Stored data
-- Opening Marker --
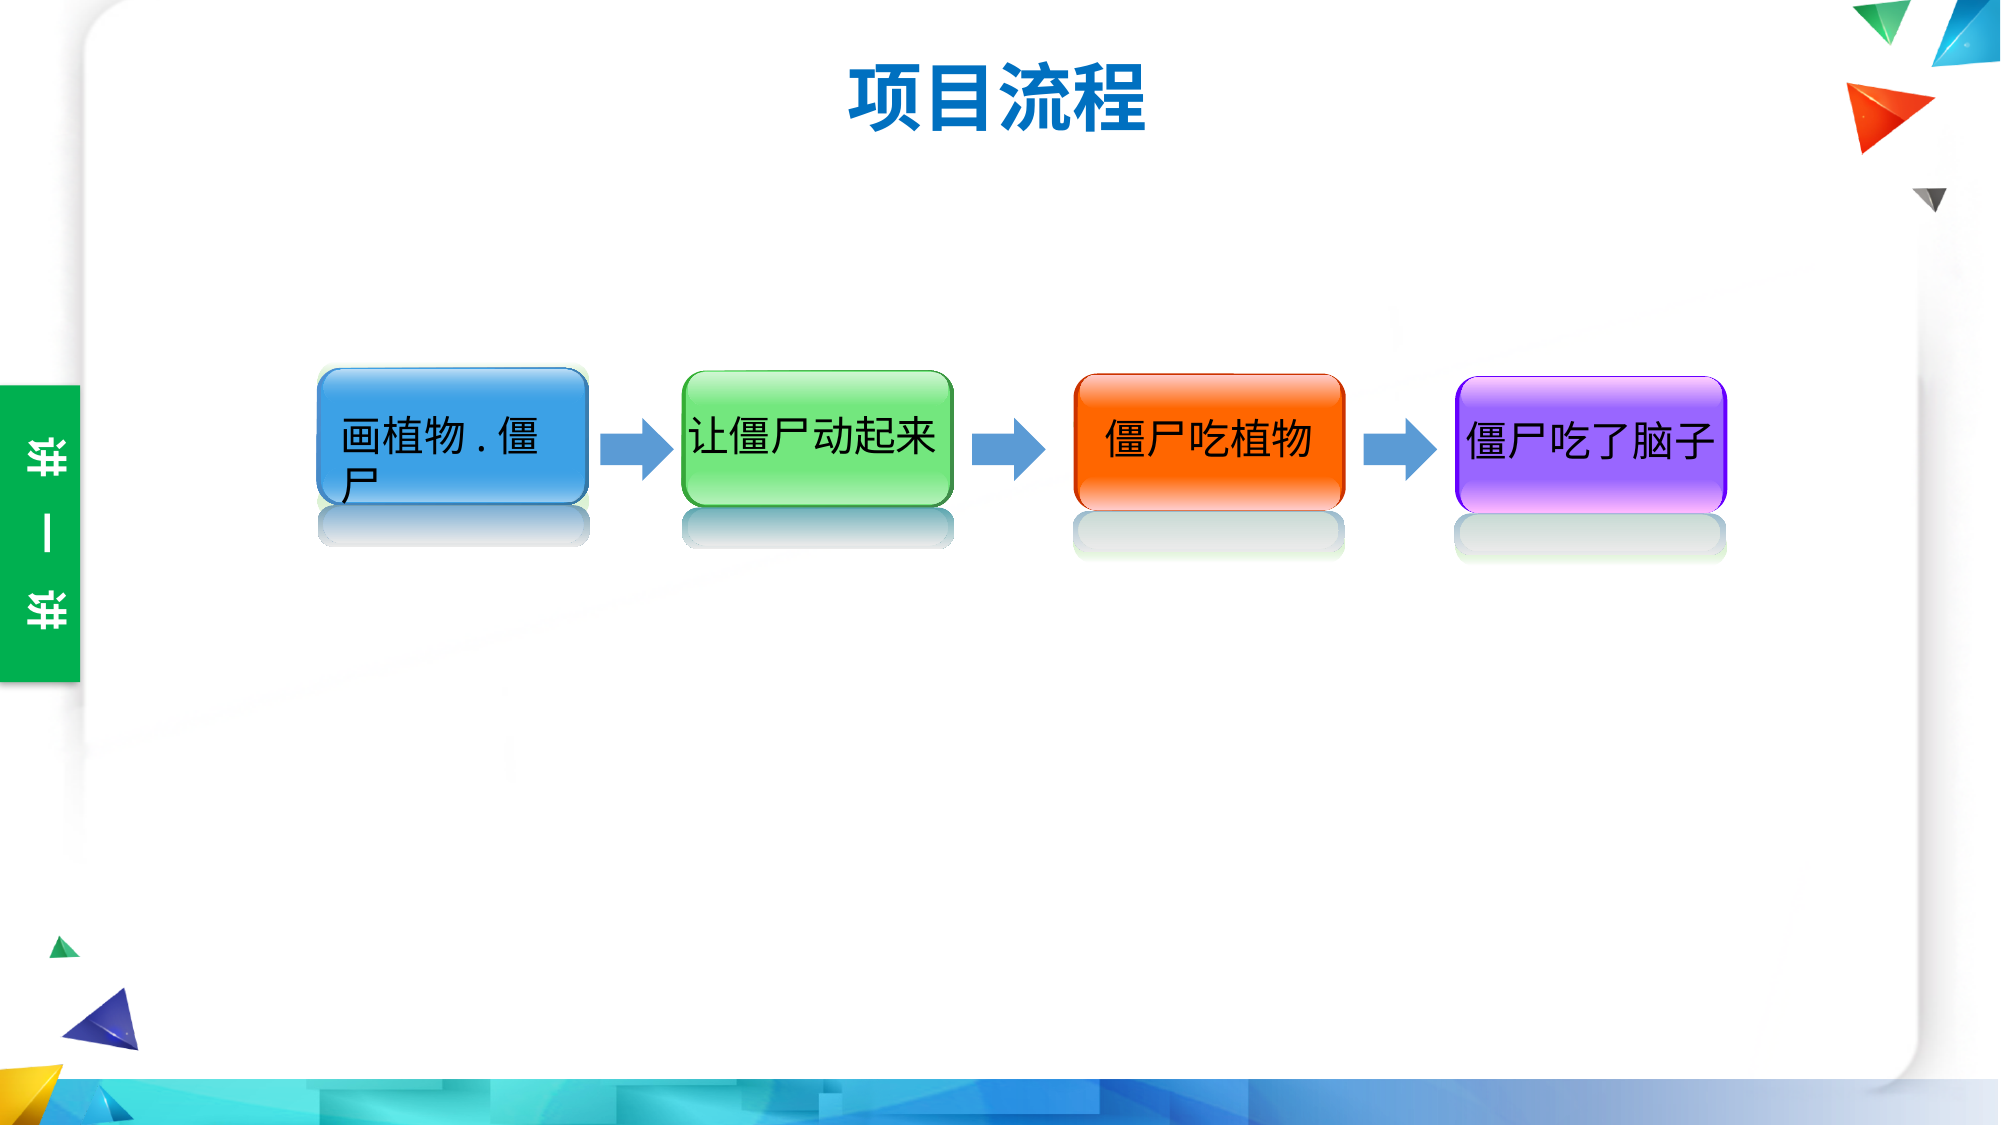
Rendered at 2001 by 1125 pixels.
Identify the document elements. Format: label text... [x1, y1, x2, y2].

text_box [671, 370, 955, 550]
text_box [1449, 376, 1733, 566]
text_box 项目流程 [832, 42, 1166, 148]
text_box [316, 361, 590, 547]
picture [0, 0, 2001, 1125]
text_box [1362, 415, 1439, 484]
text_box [1072, 373, 1346, 563]
text_box [971, 415, 1048, 484]
text_box [599, 415, 671, 484]
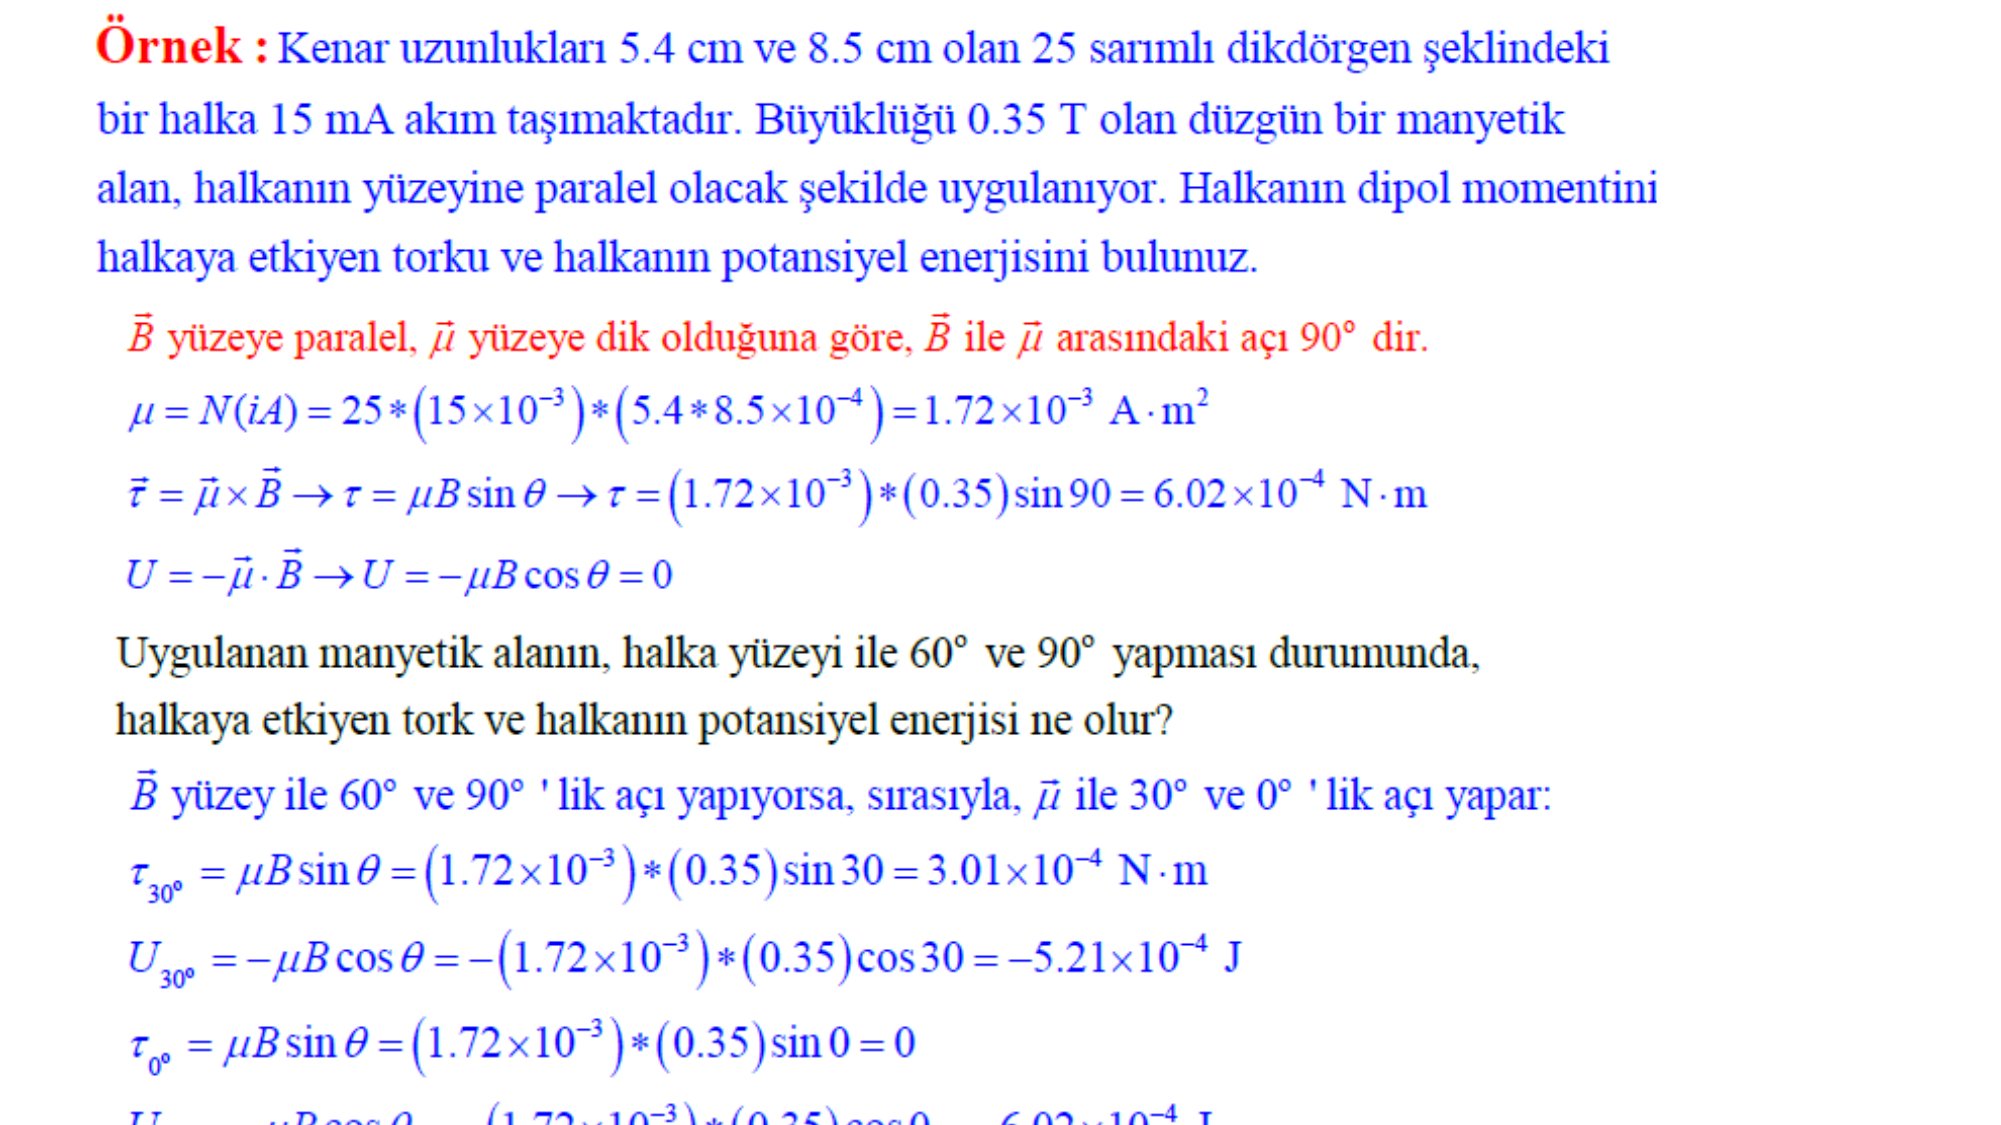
-- Closing Marker --
■ **Activity**
The expected answer is an exact copy of the lines from the one containing "Identify the document" through the last line of the entries above, both included, without pictures.

■ **Response area**
Identify the document elements. Format: label text... [x1, y1, x2, y2].

text_box [671, 370, 955, 550]
text_box [1449, 376, 1733, 566]
text_box 项目流程 [832, 42, 1166, 148]
text_box [316, 361, 590, 547]
picture [0, 0, 2001, 1125]
text_box [1362, 415, 1439, 484]
text_box [1072, 373, 1346, 563]
text_box [971, 415, 1048, 484]
text_box [599, 415, 671, 484]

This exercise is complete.